START Records provided

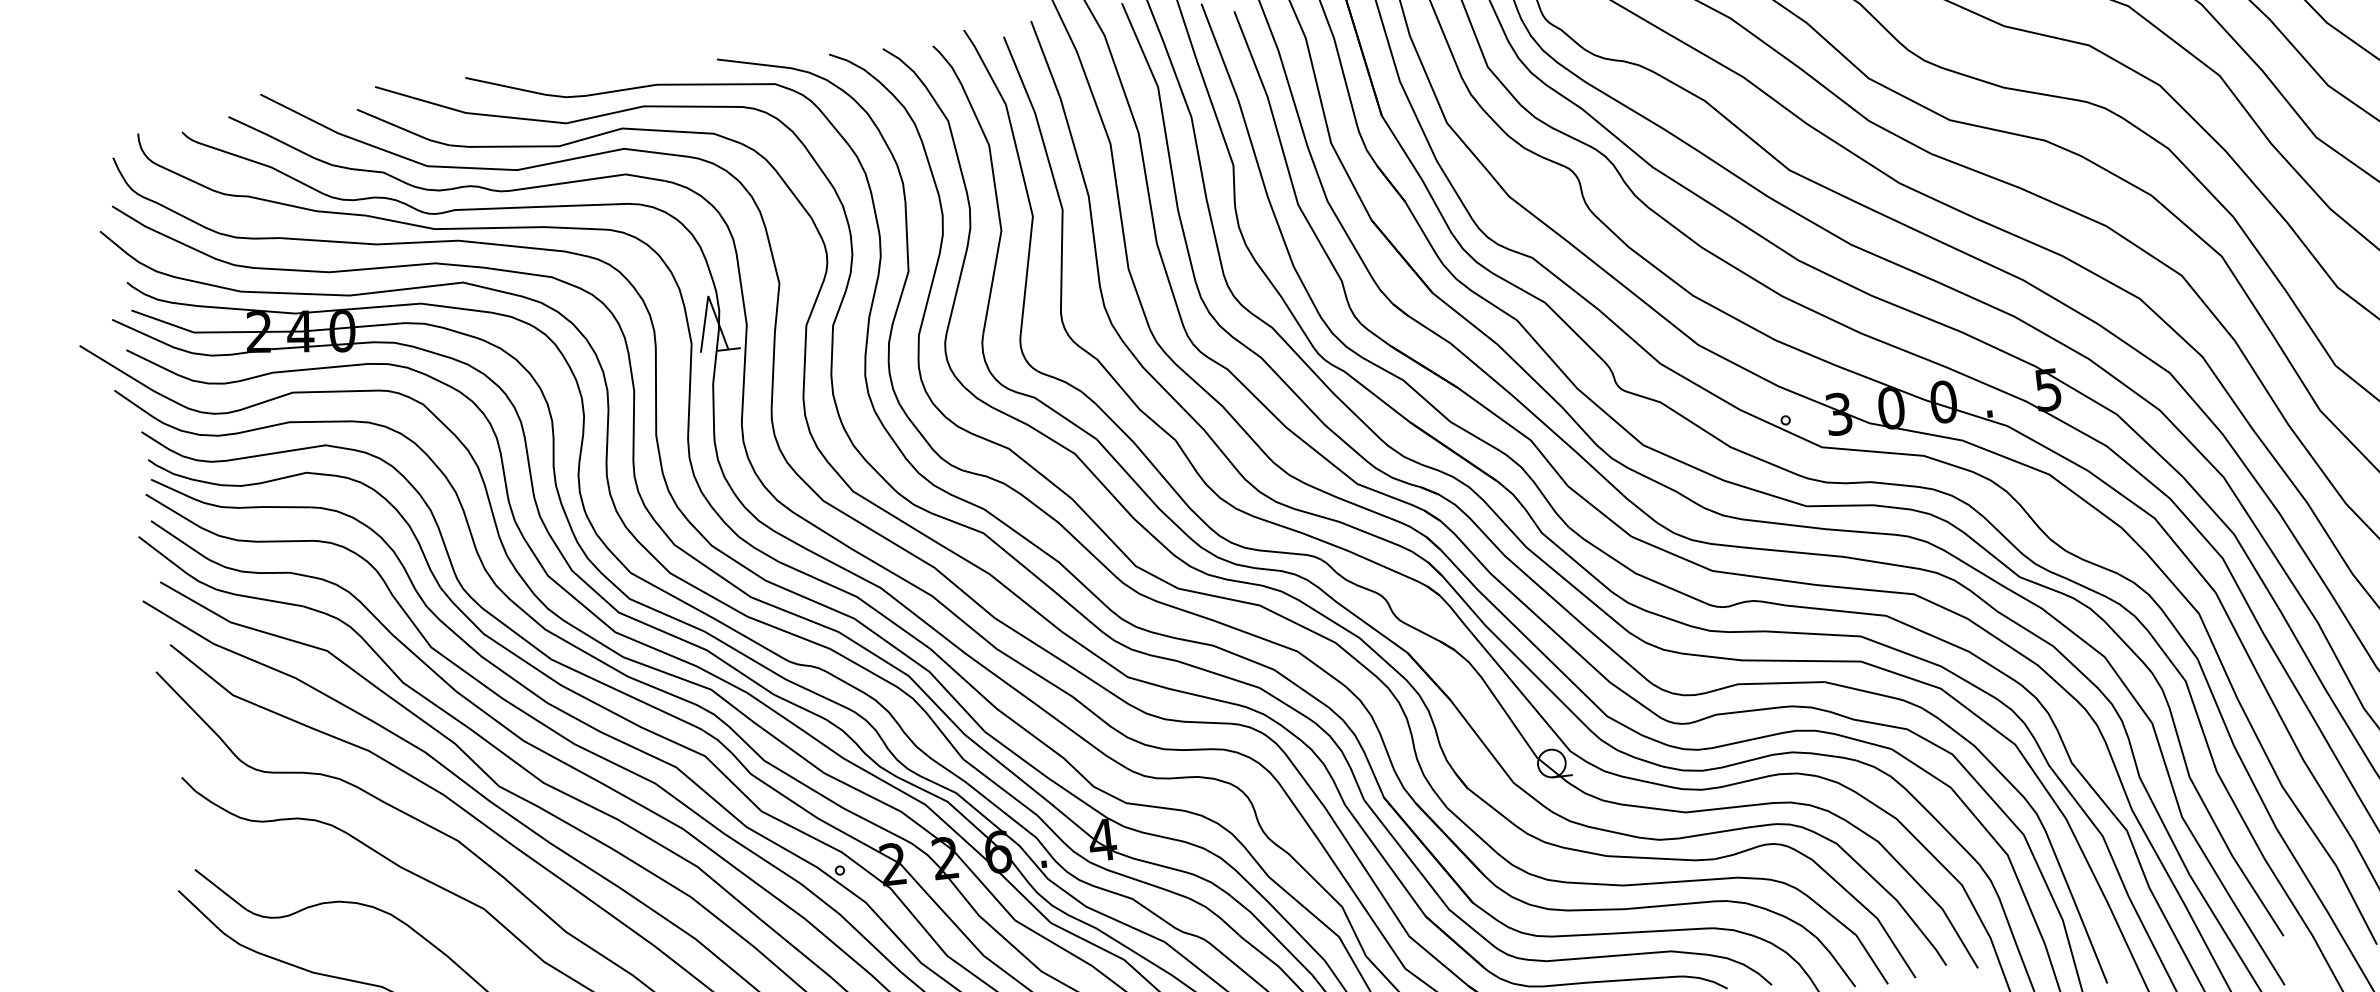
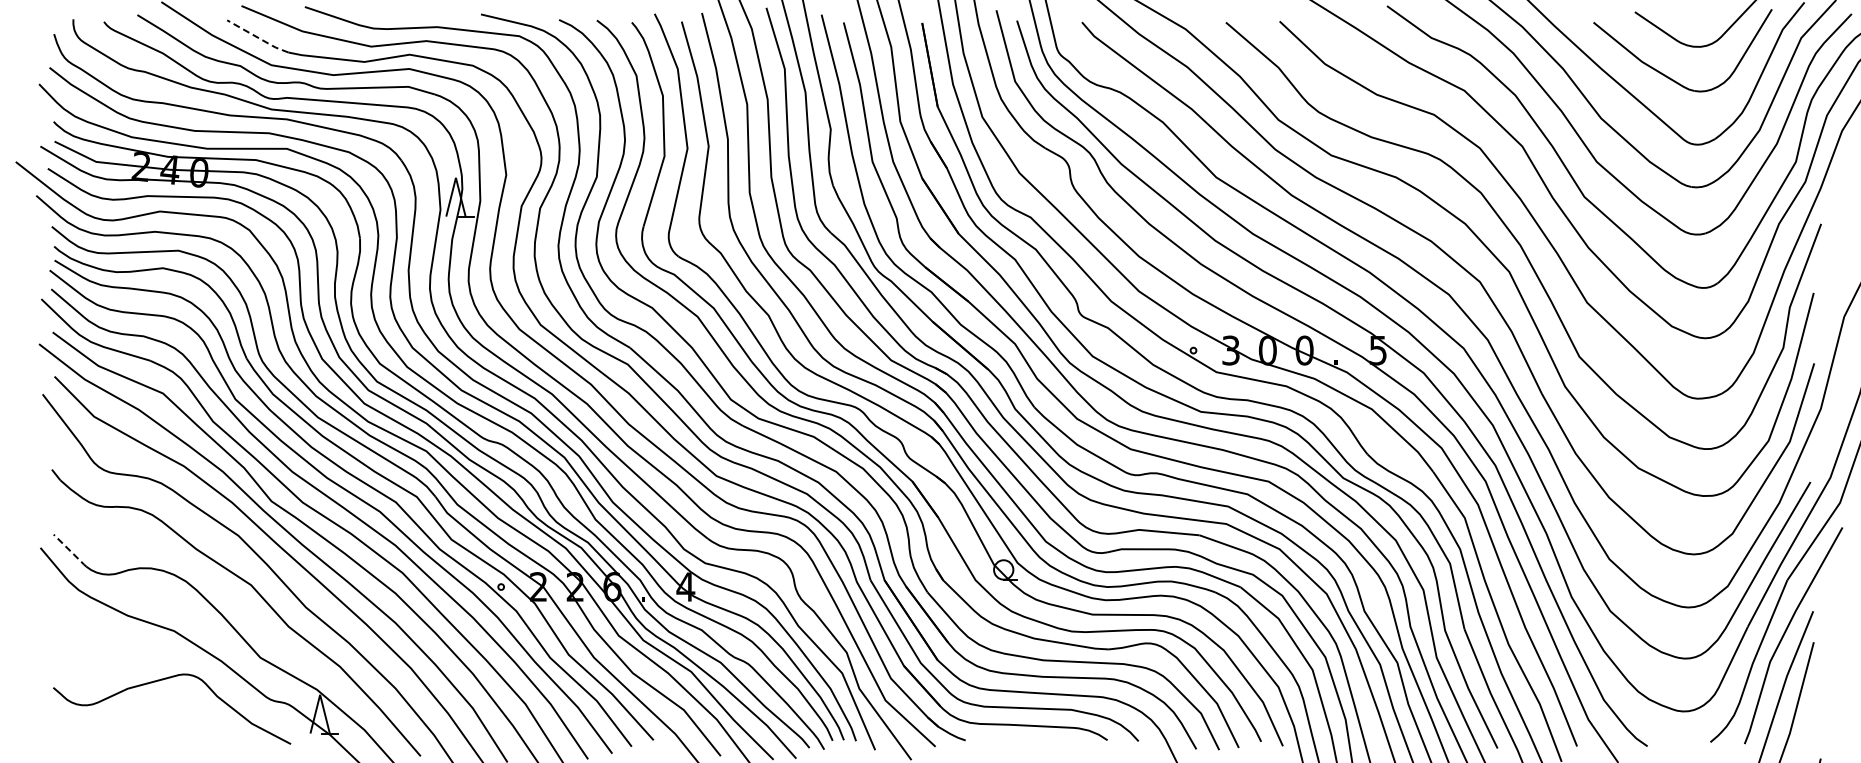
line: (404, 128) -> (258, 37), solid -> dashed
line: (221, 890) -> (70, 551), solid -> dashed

END Records provided
START Records provided

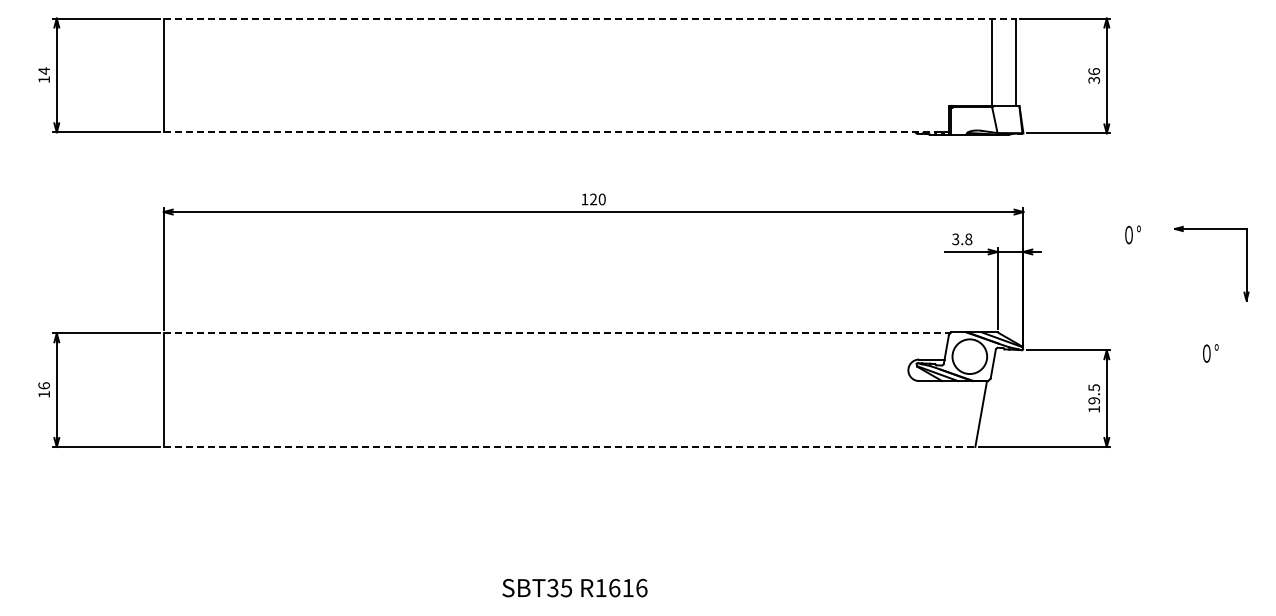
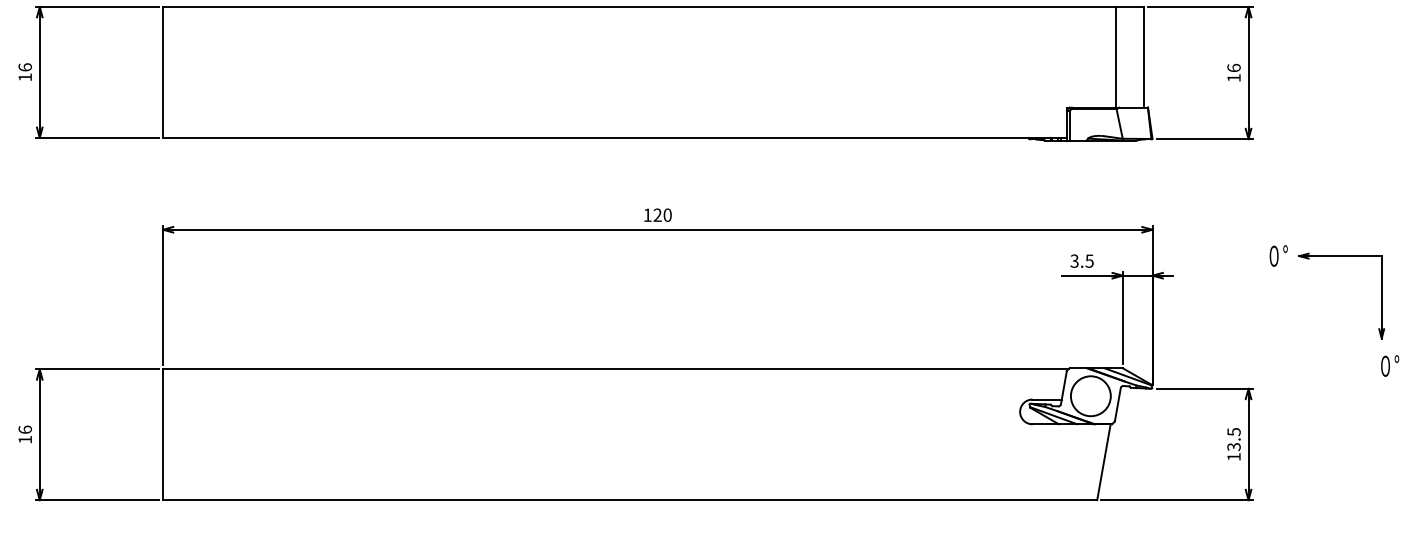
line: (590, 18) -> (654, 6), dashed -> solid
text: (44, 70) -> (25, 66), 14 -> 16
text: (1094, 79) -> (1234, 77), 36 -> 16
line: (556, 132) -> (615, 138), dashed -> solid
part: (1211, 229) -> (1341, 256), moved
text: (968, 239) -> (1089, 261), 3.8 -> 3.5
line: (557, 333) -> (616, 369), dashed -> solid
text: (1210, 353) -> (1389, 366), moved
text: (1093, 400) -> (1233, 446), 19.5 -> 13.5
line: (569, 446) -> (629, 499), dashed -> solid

END Records provided

◆ **What you are asked to do**
Search the records for lines holding the word "solid", then copy each line you find.

◆ **Your response**
line: (404, 128) -> (258, 37), solid -> dashed
line: (221, 890) -> (70, 551), solid -> dashed
line: (590, 18) -> (654, 6), dashed -> solid
line: (556, 132) -> (615, 138), dashed -> solid
line: (557, 333) -> (616, 369), dashed -> solid
line: (569, 446) -> (629, 499), dashed -> solid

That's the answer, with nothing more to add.